● **ASSIGNMENT**: Leaving out the pictures, write out exactly each line from the line with "TABLE 1 | Primers used for" through the close of the listing below.
[INFORMATION PROVIDED]
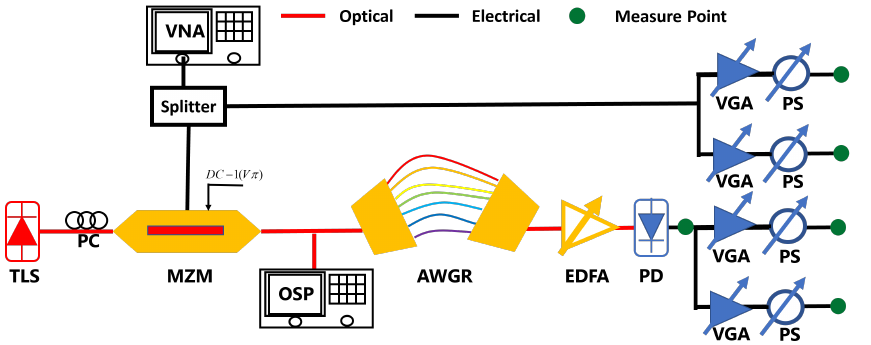
Figure 5. Schematic diagram of the measurement setup. TLS: tunable laser source; MZM: Mach–Zehnder modulator; PC: polarization controller; OSP: optical spectroscope; VNA: vector network analyzer; EDFA: erbium-doped fiber amplifier; AWGR: arrayed waveguide gratings router; PD: photodiode; VGA: variable gain amplifier; PS: phase shifter.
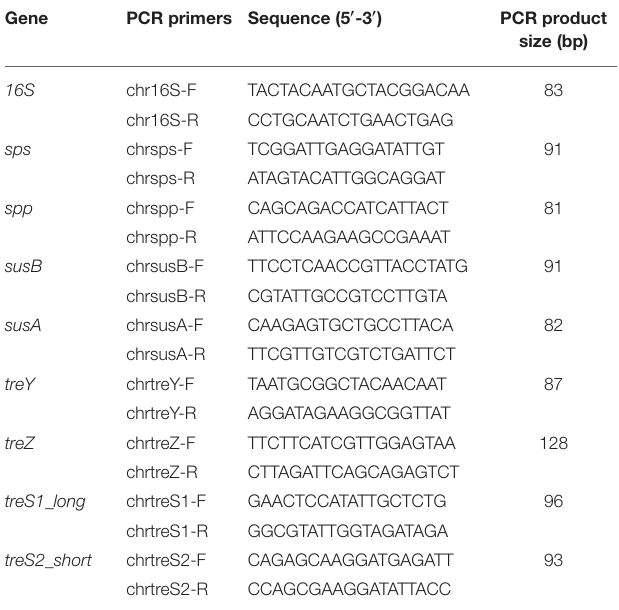
TABLE 1 | Primers used for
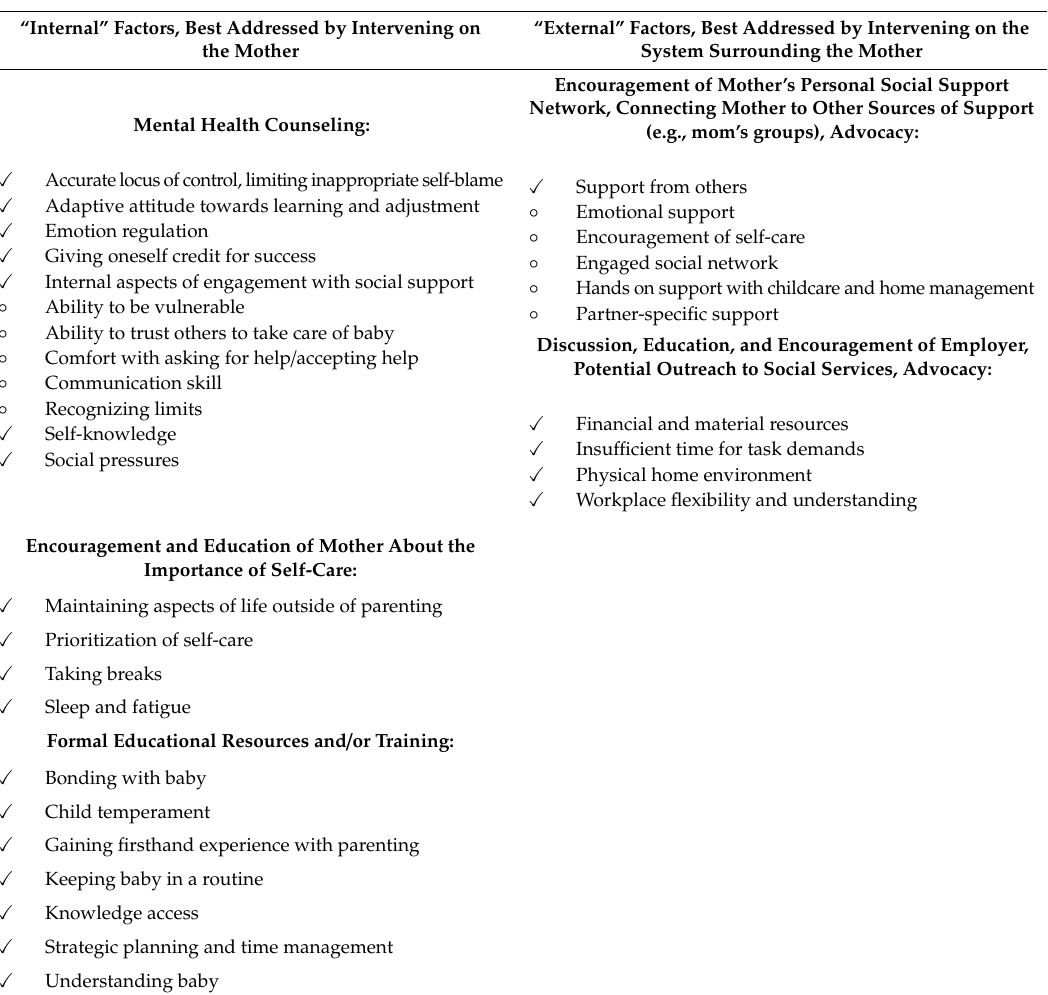
Table 3. Intervention taxonomy mapping the factors impacting maternal functioning to interventions through which they may be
[/INFORMATION PROVIDED]
● **EXERCISE RESULT**:
TABLE 1 | Primers used for
Table 3. Intervention taxonomy mapping the factors impacting maternal functioning to interventions through which they may be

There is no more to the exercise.